Why Kubernetes Pod Quality of Service matters

I (painfully) discovered a few weeks ago why specifying how much CPU and RAM a container needs was so important on Kubernetes. In this post, I will explain why ;)

1. The basis

Each container in a Kubernetes pod can specify the following:

CPU request
Memory request
CPU limit
Memory limit

The sum of all the requests and limits of all the containers in a pod defines the pod requests/limits.

When a pod is created, the Kubernetes scheduler selects a node which has enough CPU and memory according to the pod requirements (its requests). On the other hand, a container using more CPU or memory than its limits becomes a candidate for termination, and can therefore be terminated at any time.

2. The Quality of Service

This is where the QoS classes really matter:

a pod with equal limits and requests set for each container will be classified as Guaranteed
a pod with different limits and requests set for each container will be classified as Burstable
a pod without limits and requests set for each container will be classified as Best-Effort.

As you probably guessed it, Guaranteed > Burstable > Best-Effort.

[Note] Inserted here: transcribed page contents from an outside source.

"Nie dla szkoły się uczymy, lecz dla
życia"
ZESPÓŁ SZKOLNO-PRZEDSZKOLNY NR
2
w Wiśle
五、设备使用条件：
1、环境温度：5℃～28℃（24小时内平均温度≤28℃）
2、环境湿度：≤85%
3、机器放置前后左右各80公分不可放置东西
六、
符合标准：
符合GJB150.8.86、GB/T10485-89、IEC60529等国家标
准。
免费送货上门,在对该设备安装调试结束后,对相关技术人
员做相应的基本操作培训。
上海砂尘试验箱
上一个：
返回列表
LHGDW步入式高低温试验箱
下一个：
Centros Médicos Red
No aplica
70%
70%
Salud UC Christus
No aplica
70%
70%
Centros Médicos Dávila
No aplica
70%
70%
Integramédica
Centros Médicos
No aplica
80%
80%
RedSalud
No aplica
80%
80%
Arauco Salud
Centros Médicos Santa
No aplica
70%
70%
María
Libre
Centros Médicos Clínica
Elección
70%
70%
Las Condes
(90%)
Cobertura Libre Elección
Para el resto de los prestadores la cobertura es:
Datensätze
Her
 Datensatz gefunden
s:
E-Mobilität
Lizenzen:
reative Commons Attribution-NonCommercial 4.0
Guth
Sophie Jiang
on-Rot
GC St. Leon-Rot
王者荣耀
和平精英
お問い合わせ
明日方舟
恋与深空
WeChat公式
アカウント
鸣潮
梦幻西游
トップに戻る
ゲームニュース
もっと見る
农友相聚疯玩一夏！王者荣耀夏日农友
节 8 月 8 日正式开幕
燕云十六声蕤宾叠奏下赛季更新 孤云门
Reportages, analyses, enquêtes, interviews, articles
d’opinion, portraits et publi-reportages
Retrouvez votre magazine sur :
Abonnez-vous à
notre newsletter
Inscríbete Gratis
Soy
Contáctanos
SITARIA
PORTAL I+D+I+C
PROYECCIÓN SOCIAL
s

A guaranteed pod is garanteed to not be killed until it exceed its limits (or the cluster is under memory pressure and there are no lower priority pods that can be killed). This is definitely what you want for you most important pods.

3. What happened in my case

At Hunter, we moved from OVH to DigitalOcean, and deployed for this occasion our Kubernetes cluster on instances with fewer RAM than our previous nodes. For this reason, our new cluster was under a constant memory pressure, whereas the old one always had plenty of memory left.

We had installed Flannel on our brand new cluster using the official guide, that, as you may see, doesn’t set requests and limits for the kube-flannel container. The result is devastating if you run several pods with requests and limits set.

As explained sooner, the kube-flannel-ds pod will be classified as Best-Effort. For this reason, it will be killed by Kubernetes if needed, making the Kubernetes internal network broken. Pods won’t be able to ping each other, Services won’t be reachable from pods, etc., obviously because the Pod network won’t update the node routing table…

This had never happened on the old cluster (with the same setup) because it had never been under such a memory pressure.

4. How to prevent this

You should always set resources requests and limits to your pods, unless you agree to let Kubernetes kill them if the cluster is under memory pressure.

You should also spread the word every time you follow a tutorial that do no set requests or limit on containers (even if I haven’t been really successful for my part ;)).